▶ Dataset excerpts:
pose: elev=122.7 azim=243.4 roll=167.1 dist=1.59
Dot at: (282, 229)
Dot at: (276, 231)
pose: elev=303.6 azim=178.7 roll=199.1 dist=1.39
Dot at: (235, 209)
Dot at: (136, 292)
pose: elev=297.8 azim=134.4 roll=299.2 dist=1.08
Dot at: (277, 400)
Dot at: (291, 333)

---

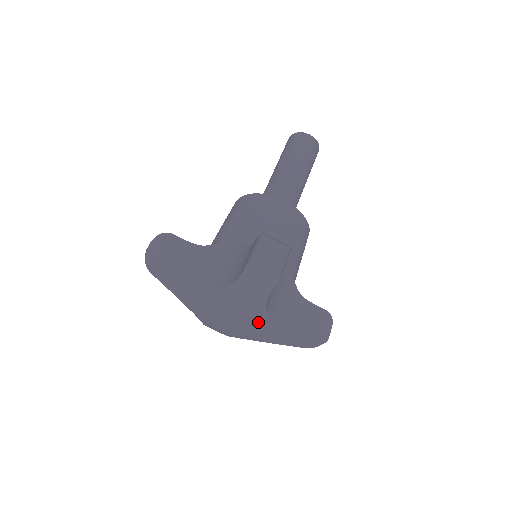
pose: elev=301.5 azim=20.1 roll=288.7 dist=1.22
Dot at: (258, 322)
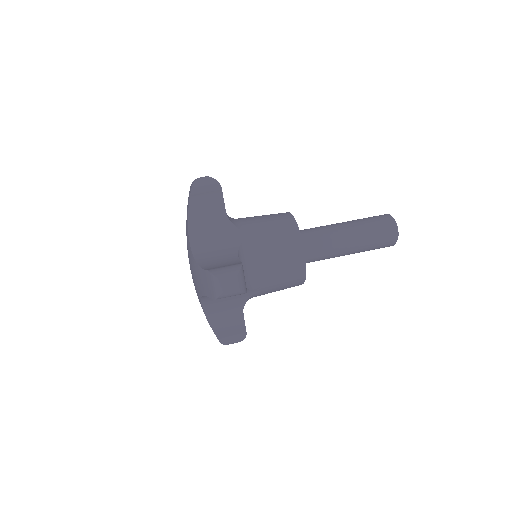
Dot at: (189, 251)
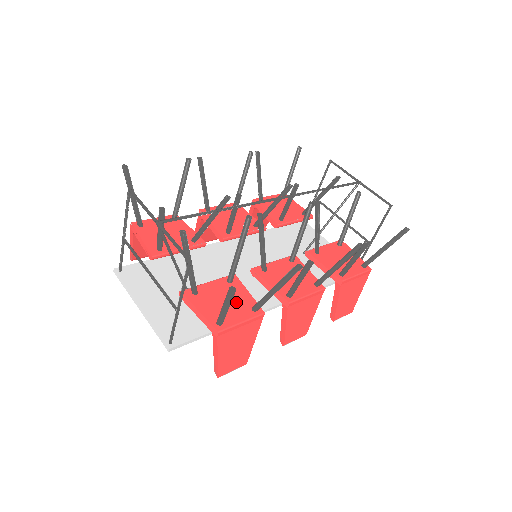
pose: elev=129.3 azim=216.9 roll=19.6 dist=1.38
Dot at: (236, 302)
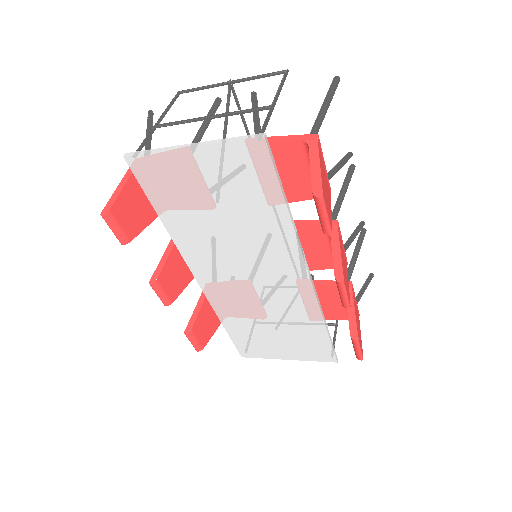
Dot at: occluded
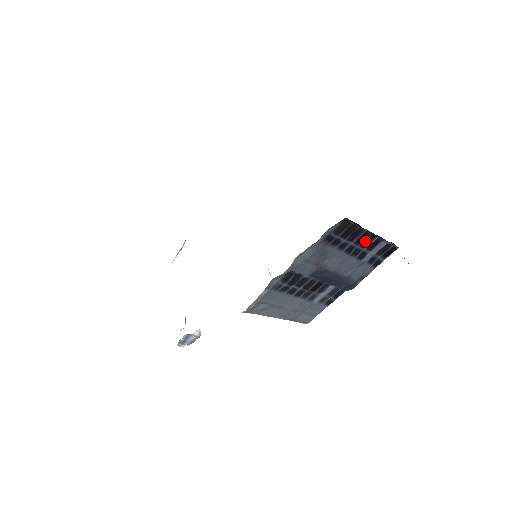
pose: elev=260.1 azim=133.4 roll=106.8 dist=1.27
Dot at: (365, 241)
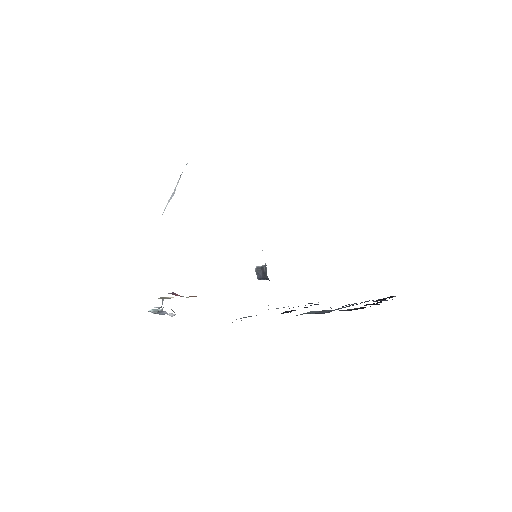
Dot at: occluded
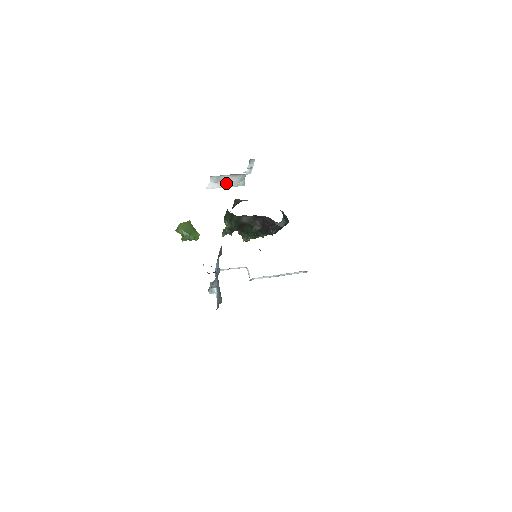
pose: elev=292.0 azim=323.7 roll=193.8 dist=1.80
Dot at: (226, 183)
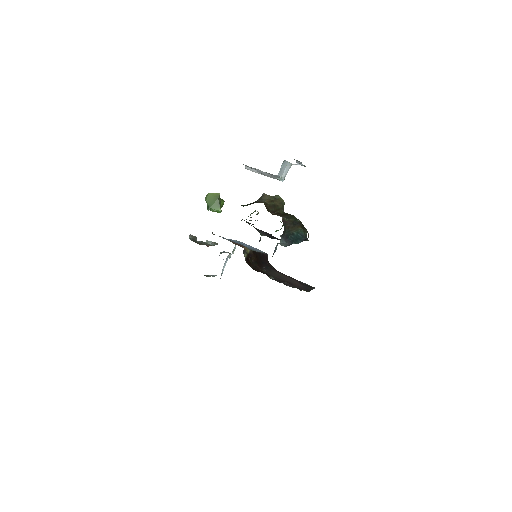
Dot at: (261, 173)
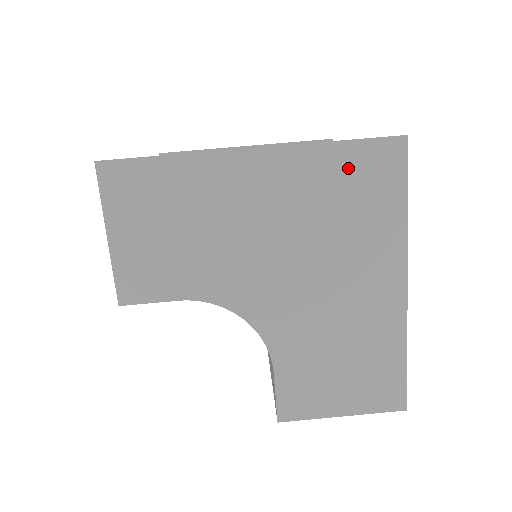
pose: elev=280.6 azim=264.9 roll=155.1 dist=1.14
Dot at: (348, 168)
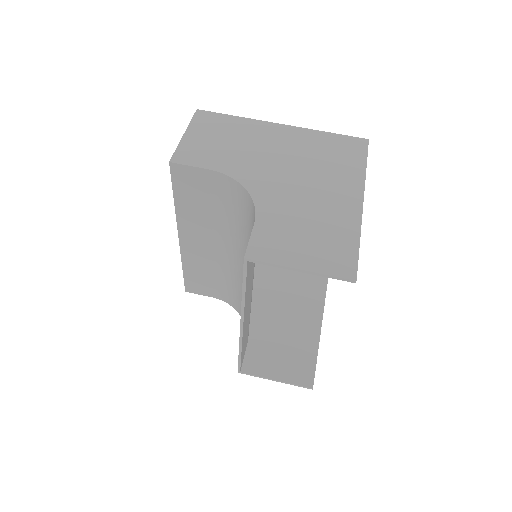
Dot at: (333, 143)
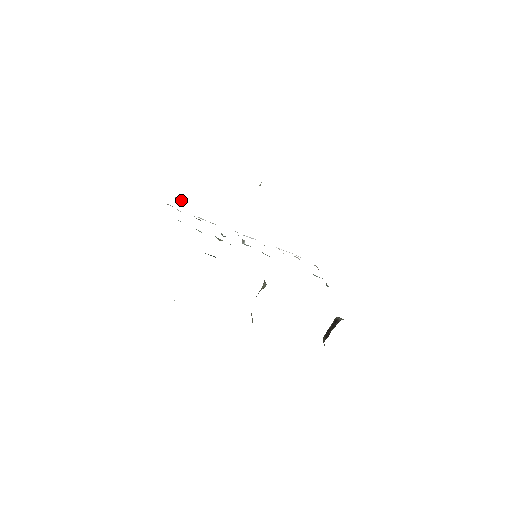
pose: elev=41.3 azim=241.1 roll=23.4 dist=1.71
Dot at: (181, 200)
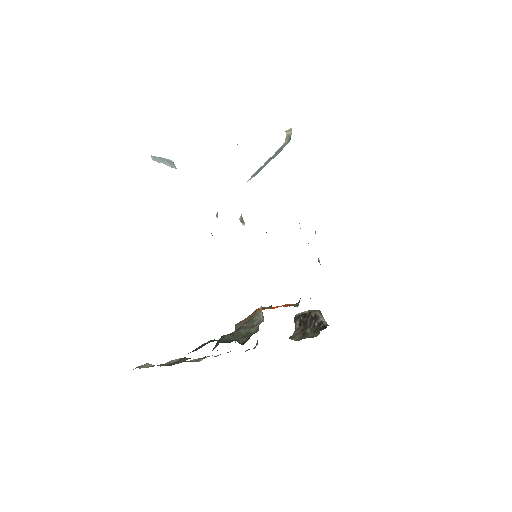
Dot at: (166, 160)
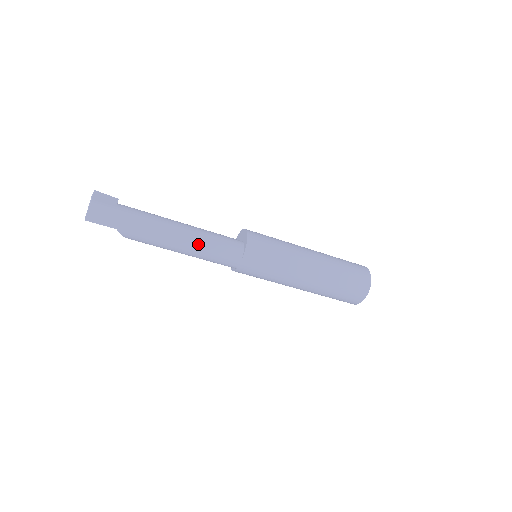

▶ What is needed:
Output the rows from the line with "pose: elev=41.3 azim=241.1" to the line with "Dot at: (166, 160)", both included, reproducing each line verbatim. Leave the pictures out of your answer.

▶ Result:
pose: elev=41.3 azim=241.1 roll=23.4 dist=1.71
Dot at: (181, 200)
Dot at: (166, 160)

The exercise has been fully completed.